Meanwhile Tory MPs Ben Gummer and Dr Dan Poulter have joined their party’s efforts in their own parts of the borough – but there have been no government ministers visiting the town.
Many of the wards in Ipswich are seen as safe for one party or the other, but there are some which are currently shared between the parties where the balance could shift.
Until last May all three seats in this ward were held by the Conservatives, but Labour won here last time around and are hoping to repeat the result this time.
Both Labour and the Conservatives are fighting hard in a ward which often follows the trend of the rest of the town when the votes are counted.
Labour currently hold two of the three seats in this ward, and will be hoping to claim a full house by taking the last Conservative-held seat in the ward.
Former Tory transport spokeswoman Tanya Maclure is not seeking re-election and this is another ward that where the two largest parties are battling hard.
Labour’s Alasdair Ross broke the Conservative stranglehold on this seat in 2008 in an election result that went against the general trend.
The Conservatives see this ward as being their best hope of a shock gain.
In recent years this has been a very close fought ward between the Conservatives and Liberal Democrats, and that seems likely again this year.
Former LibDem leader Andrew Cann is seeking to return to the borough and is fighting former councillor Stephen Ion.
Over the last few years this seat has gone to a recount, and that could well happen again this time.
This was a Liberal Democrat stronghold for many years until last May when former mayor Jane Chambers was heavily defeated by Labour.

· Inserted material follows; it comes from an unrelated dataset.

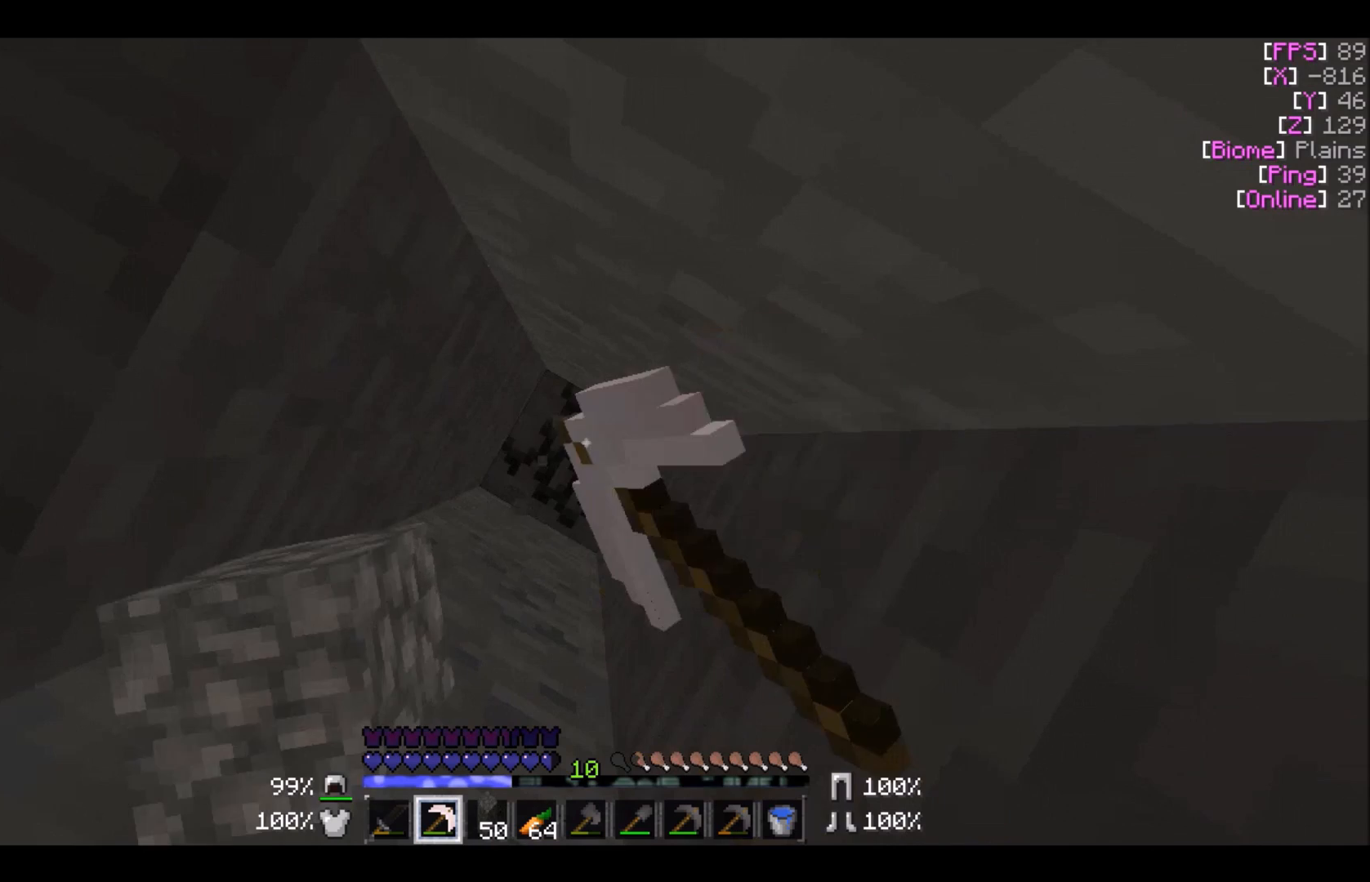
{"keys": [], "mouse": ["left"], "events": [[267, "mouse_left", "up"], [467, "mouse_left", "down"]]}
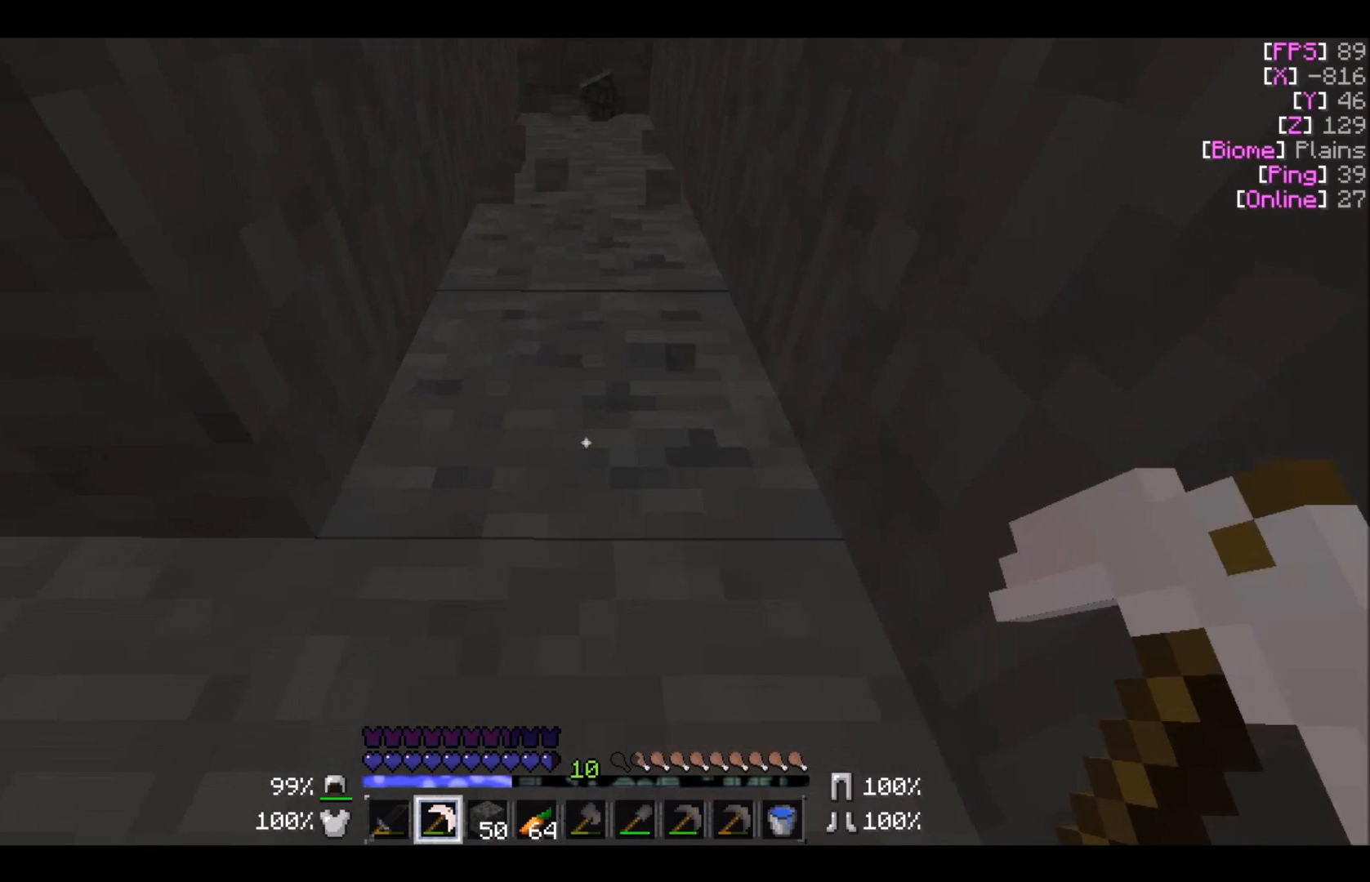
{"keys": [], "mouse": ["left"], "events": []}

This time Labour hopes to repeat this performance.
The Conservatives hold all the seats in this ward but last year former council leader Liz Harsant faced a recount before holding on.
That has encouraged Labour to believe that, in a good year for the party, they could win the seat.
COUNCIL leader David Ellesmere is defending his safe Labour seat in Gipping ward in this election – but has been joining his party colleagues across the town.
He said: “We are getting a very good reception from voters. There is a great deal of unhappiness about the way the government is running things and the budget has been very unpopular.
“People like what we are doing – the like the fact that we have frozen council tax but are still able to safeguard frontline services, build new council houses and come up with a jobs strategy.”
Opposition leader John Carnall is defending his safe Bixley seat in the election, and accepts the Conservatives are facing an uphill task.
He said: “Some people are upset about the budget. But there is an appreciation of the work of the former Conservative-led administration in cutting council tax bills in previous years.
“We are putting up a strong challenge in key seats and we will see what happens on Thursday.”
Liberal Democrat Andrew Cann is hoping to return to the borough after not standing in last year’s elections.
He has been pleased by the reaction to his campaign in St Margaret’s: “We are getting a warm response from voters and the party’s message is getting across well.
“We are not saying we will win, but we are pleased with the way the campaign is going.”
IPSWICH council has 48 seats, each with three members. One councillor from each ward is up for election in 15 wards, but in Bixley there are two vacancies because of the death of Conservative Russell Harsant in January.
There is also a by-election for the county council seat in Bixley.
The current state of the parties at the borough is: Labour 28, Conservative 14, Liberal Democrat 5, Vacant 1.
Counting is overnight on Thursday/Friday.